- _TÂCHE_
D'après le texte sur le classement 2014 de la liberté de la presse, quels pays forment le trio de tête ?

- _EXTRAIT FOURNI_
++++++

Le Tchad (139e), qui s’est distingué en 2013 par des arrestations et poursuites abusives de journalistes, perd 17 places.
Reporters sans frontières révèle le Classement de la liberté de la presse 2014
Contact : afrique@rsf.org - +33 1 44 83 84 76
Le Classement mondial de la liberté de la presse 2014 publié par Reporters sans frontières révèle une dégradation importante de la situation dans des pays aussi divers que les États-Unis, la République centrafricaine et le Guatemala, et à l’inverse des améliorations sensibles en Equateur, en Bolivie et en Afrique du Sud. Si la Finlande, les Pays-Bas et la Norvège constituent une fois encore le trio de tête, le Turkménistan, la Corée du Nord et l’Érythrée demeurent les pires trous noirs de l’information.
“Outil de référence, le Classement mondial de la liberté de la presse de RSF s’articule autour de sept indicateurs : le niveau des exactions, l’étendue du pluralisme, l’indépendance des médias, l’environnement et l’autocensure, le cadre légal, la transparence et les infrastructures. Il place les gouvernements face à leurs responsabilités en permettant à la société civile de se saisir d’une mesure objective et fournit aux instances internationales un indicateur de bonne gouvernance pour orienter leurs décisions”, observe Christophe Deloire, secrétaire général de Reporters sans frontières.

++++++

- _MATÉRIEL EXTRAIT_
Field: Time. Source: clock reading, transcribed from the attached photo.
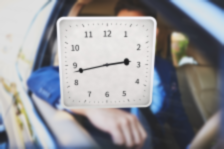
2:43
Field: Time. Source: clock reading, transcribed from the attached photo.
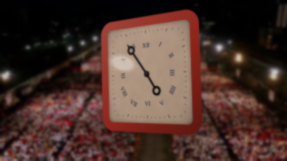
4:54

++++++

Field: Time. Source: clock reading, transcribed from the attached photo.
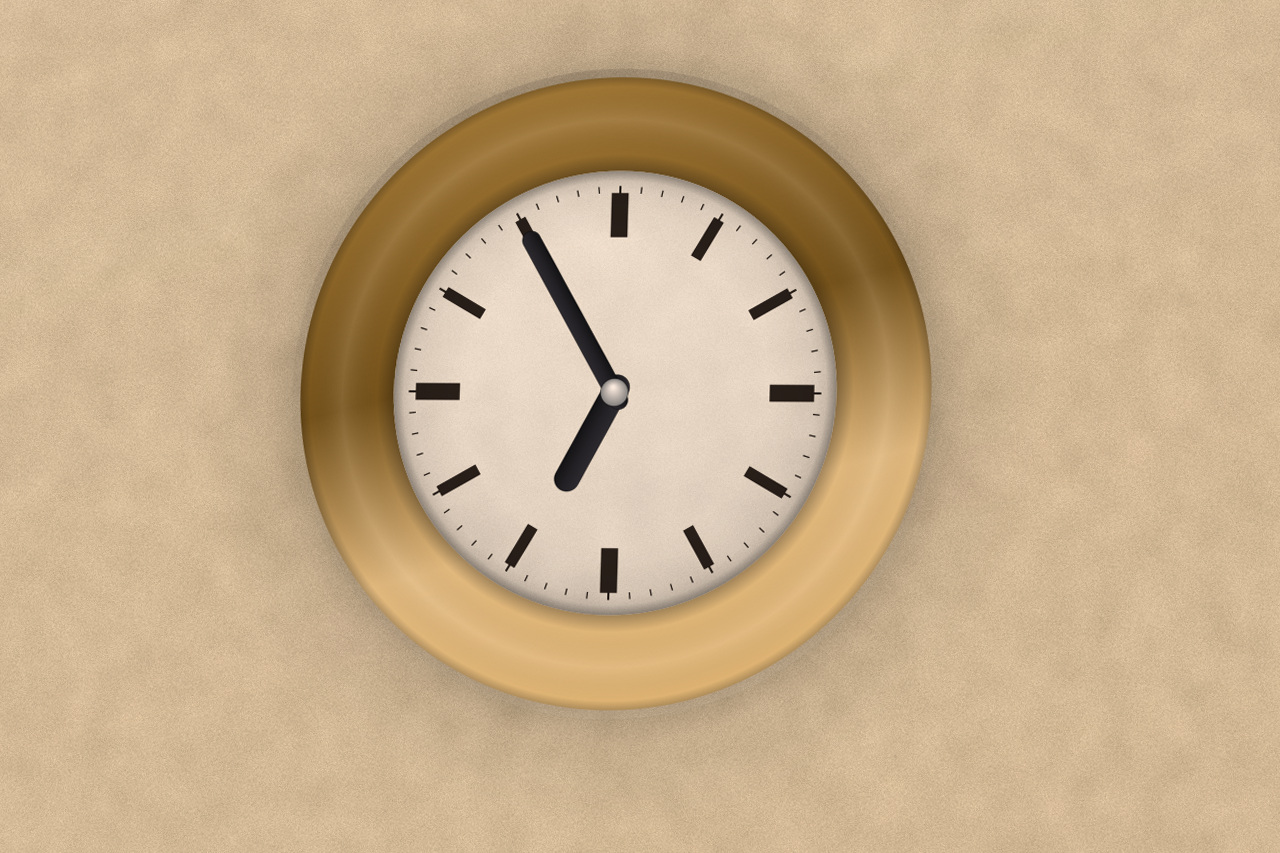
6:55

++++++

- _RÉSULTAT CI-DESSOUS_
La Finlande, les Pays-Bas et la Norvège.